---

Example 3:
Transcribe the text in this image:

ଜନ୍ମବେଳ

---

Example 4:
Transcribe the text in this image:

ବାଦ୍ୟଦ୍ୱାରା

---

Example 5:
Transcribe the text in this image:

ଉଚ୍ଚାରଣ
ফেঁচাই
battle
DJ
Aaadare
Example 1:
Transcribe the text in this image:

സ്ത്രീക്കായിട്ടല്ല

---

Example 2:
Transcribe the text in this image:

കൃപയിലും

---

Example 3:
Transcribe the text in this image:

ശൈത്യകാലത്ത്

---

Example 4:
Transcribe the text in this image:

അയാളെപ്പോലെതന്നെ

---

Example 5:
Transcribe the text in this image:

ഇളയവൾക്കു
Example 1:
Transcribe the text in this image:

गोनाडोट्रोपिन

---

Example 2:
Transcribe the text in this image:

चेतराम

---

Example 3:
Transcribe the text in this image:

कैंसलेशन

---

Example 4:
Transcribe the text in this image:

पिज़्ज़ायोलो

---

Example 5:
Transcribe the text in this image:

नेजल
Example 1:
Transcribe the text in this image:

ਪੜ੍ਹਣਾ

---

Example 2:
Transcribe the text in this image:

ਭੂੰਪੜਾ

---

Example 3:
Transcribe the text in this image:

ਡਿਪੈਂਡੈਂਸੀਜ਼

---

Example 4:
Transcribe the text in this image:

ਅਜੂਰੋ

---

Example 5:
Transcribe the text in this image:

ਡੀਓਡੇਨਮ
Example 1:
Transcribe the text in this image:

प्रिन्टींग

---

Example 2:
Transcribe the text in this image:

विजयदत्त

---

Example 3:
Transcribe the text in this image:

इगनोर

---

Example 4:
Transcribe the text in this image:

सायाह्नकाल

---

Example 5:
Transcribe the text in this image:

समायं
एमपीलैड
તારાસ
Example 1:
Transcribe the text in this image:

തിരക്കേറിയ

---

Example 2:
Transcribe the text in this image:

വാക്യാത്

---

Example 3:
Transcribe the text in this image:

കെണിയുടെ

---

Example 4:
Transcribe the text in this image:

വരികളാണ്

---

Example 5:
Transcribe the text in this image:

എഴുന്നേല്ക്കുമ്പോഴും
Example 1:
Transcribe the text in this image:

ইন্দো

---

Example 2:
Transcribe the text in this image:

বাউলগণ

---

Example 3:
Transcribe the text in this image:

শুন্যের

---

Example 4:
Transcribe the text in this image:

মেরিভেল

* What needs to be done
Set all the data down again, exactly as it reads above.

* Solution for this exercise
---

Example 3:
Transcribe the text in this image:

ଜନ୍ମବେଳ

---

Example 4:
Transcribe the text in this image:

ବାଦ୍ୟଦ୍ୱାରା

---

Example 5:
Transcribe the text in this image:

ଉଚ୍ଚାରଣ
ফেঁচাই
battle
DJ
Aaadare
Example 1:
Transcribe the text in this image:

സ്ത്രീക്കായിട്ടല്ല

---

Example 2:
Transcribe the text in this image:

കൃപയിലും

---

Example 3:
Transcribe the text in this image:

ശൈത്യകാലത്ത്

---

Example 4:
Transcribe the text in this image:

അയാളെപ്പോലെതന്നെ

---

Example 5:
Transcribe the text in this image:

ഇളയവൾക്കു
Example 1:
Transcribe the text in this image:

गोनाडोट्रोपिन

---

Example 2:
Transcribe the text in this image:

चेतराम

---

Example 3:
Transcribe the text in this image:

कैंसलेशन

---

Example 4:
Transcribe the text in this image:

पिज़्ज़ायोलो

---

Example 5:
Transcribe the text in this image:

नेजल
Example 1:
Transcribe the text in this image:

ਪੜ੍ਹਣਾ

---

Example 2:
Transcribe the text in this image:

ਭੂੰਪੜਾ

---

Example 3:
Transcribe the text in this image:

ਡਿਪੈਂਡੈਂਸੀਜ਼

---

Example 4:
Transcribe the text in this image:

ਅਜੂਰੋ

---

Example 5:
Transcribe the text in this image:

ਡੀਓਡੇਨਮ
Example 1:
Transcribe the text in this image:

प्रिन्टींग

---

Example 2:
Transcribe the text in this image:

विजयदत्त

---

Example 3:
Transcribe the text in this image:

इगनोर

---

Example 4:
Transcribe the text in this image:

सायाह्नकाल

---

Example 5:
Transcribe the text in this image:

समायं
एमपीलैड
તારાસ
Example 1:
Transcribe the text in this image:

തിരക്കേറിയ

---

Example 2:
Transcribe the text in this image:

വാക്യാത്

---

Example 3:
Transcribe the text in this image:

കെണിയുടെ

---

Example 4:
Transcribe the text in this image:

വരികളാണ്

---

Example 5:
Transcribe the text in this image:

എഴുന്നേല്ക്കുമ്പോഴും
Example 1:
Transcribe the text in this image:

ইন্দো

---

Example 2:
Transcribe the text in this image:

বাউলগণ

---

Example 3:
Transcribe the text in this image:

শুন্যের

---

Example 4:
Transcribe the text in this image:

মেরিভেল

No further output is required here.